- [CONSEGNA 1]
Riproduci fedelmente la parte del brano sulla corruzione che si apre con le parole contenenti "La corruzione non è fenomeno" e si chiude con "perseguimento dell’interesse pubblico.".
- [CONSEGNA 2]
Porta avanti il brano sulla corruzione e il clientelismo, riprendendo subito dopo la sua ultima frase.

- [BRANO DA LEGGERE]
La corruzione non è fenomeno isolato che nasce casualmente dalla debolezza dell’etica pubblica della cittadinanza o delle imprese, ma rappresenta la normale e costante degenerazione del clientelismo presente in tutti i sistemi politici, ed è più grave nei sistemi politici a predominante struttura clientelare: sistemi nei quali la ricerca del consenso prende prevalentemente la forma di erogazione di favori, posti, sussidi e protezioni con risorse pubbliche in cambio di voti e sostegno politico. In questi sistemi le risorse pubbliche sono spoglie da spartire tra i partiti dominanti invece che strumenti per il perseguimento dell’interesse pubblico.
La corruzione è la maniera fisiologica con cui il sistema delle imprese, e anche i normali cittadini, convincono i partiti e un funzionariato pubblico asservito ai partiti in cambio di influenze e carriera, a destinare una parte di quelle risorse a loro vantaggio. Gli scienziati politici – da ultimo Francis Fukuyama nel suo bel volume Political order and political decay– sottolineano dunque che la corruzione non è che l’ultimo anello di una catena di comportamenti devianti. La radice da un lato si trova nel basso livello di educazione media e di senso civico della popolazione, che rende acuto il rischio che leader populisti si impadroniscano del governo con promesse irrealistiche e distruttive del bene comune; dall’altro in assetti politico-istituzionali deboli, nei quali i partiti occupano i gangli vitali dello Stato e dell’amministrazione e li gestiscono a proprio vantaggio. Non a caso, dunque, il clientelismo è diffuso nelle democrazie nascenti, nelle quali il consenso è fragile e l’educazione media della popolazione è inadeguata a garantire l’esercizio consapevole e responsabile del diritto di voto. Non a caso, la corruzione era rampante, nell’ottocento, nel nascente stato federale americano (soprattutto a livello locale), dove l’accesso al voto era fin dall’inizio quasi universale; così come in Inghilterra quando si iniziò ad allargare il diritto di voto alle classi medie, poi medio basse.

- [RIGHE ESTRATTE]
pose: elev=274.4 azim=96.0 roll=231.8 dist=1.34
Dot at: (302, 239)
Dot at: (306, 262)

---

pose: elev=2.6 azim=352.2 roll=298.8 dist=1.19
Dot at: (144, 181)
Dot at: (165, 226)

- [SVOLGIMENTO 1]
La corruzione non è fenomeno isolato che nasce casualmente dalla debolezza dell’etica pubblica della cittadinanza o delle imprese, ma rappresenta la normale e costante degenerazione del clientelismo presente in tutti i sistemi politici, ed è più grave nei sistemi politici a predominante struttura clientelare: sistemi nei quali la ricerca del consenso prende prevalentemente la forma di erogazione di favori, posti, sussidi e protezioni con risorse pubbliche in cambio di voti e sostegno politico. In questi sistemi le risorse pubbliche sono spoglie da spartire tra i partiti dominanti invece che strumenti per il perseguimento dell’interesse pubblico.

- [SVOLGIMENTO 2]
In entrambi i casi, però, a un certo punto le classi dirigenti economiche si ribellarono e pretesero una riduzione del costo e un aumento dell’efficienza dell’amministrazione pubblica. A partire dalla metà dell’Ottocento in Inghilterra, e dalla fine di quel secolo negli Stati Uniti, politiche efficaci di contrasto del clientelismo portarono ad eliminare, insieme ai connessi sprechi di risorse, anche la corruzione diffusa, riducendone la portata a fenomeni individuali prontamente stroncabili. Quelle politiche oggi forniscono un esempio illuminante di come si possa sradicare la corruzione, ma anche di come ciò passi necessariamente per la trasformazione del sistema politico da sistema clientelare a sistema efficiente al servizio dei cittadini. La modernizzazione del sistema politico coincide qui con la modernizzazione dello Stato a tutti i livelli di governo.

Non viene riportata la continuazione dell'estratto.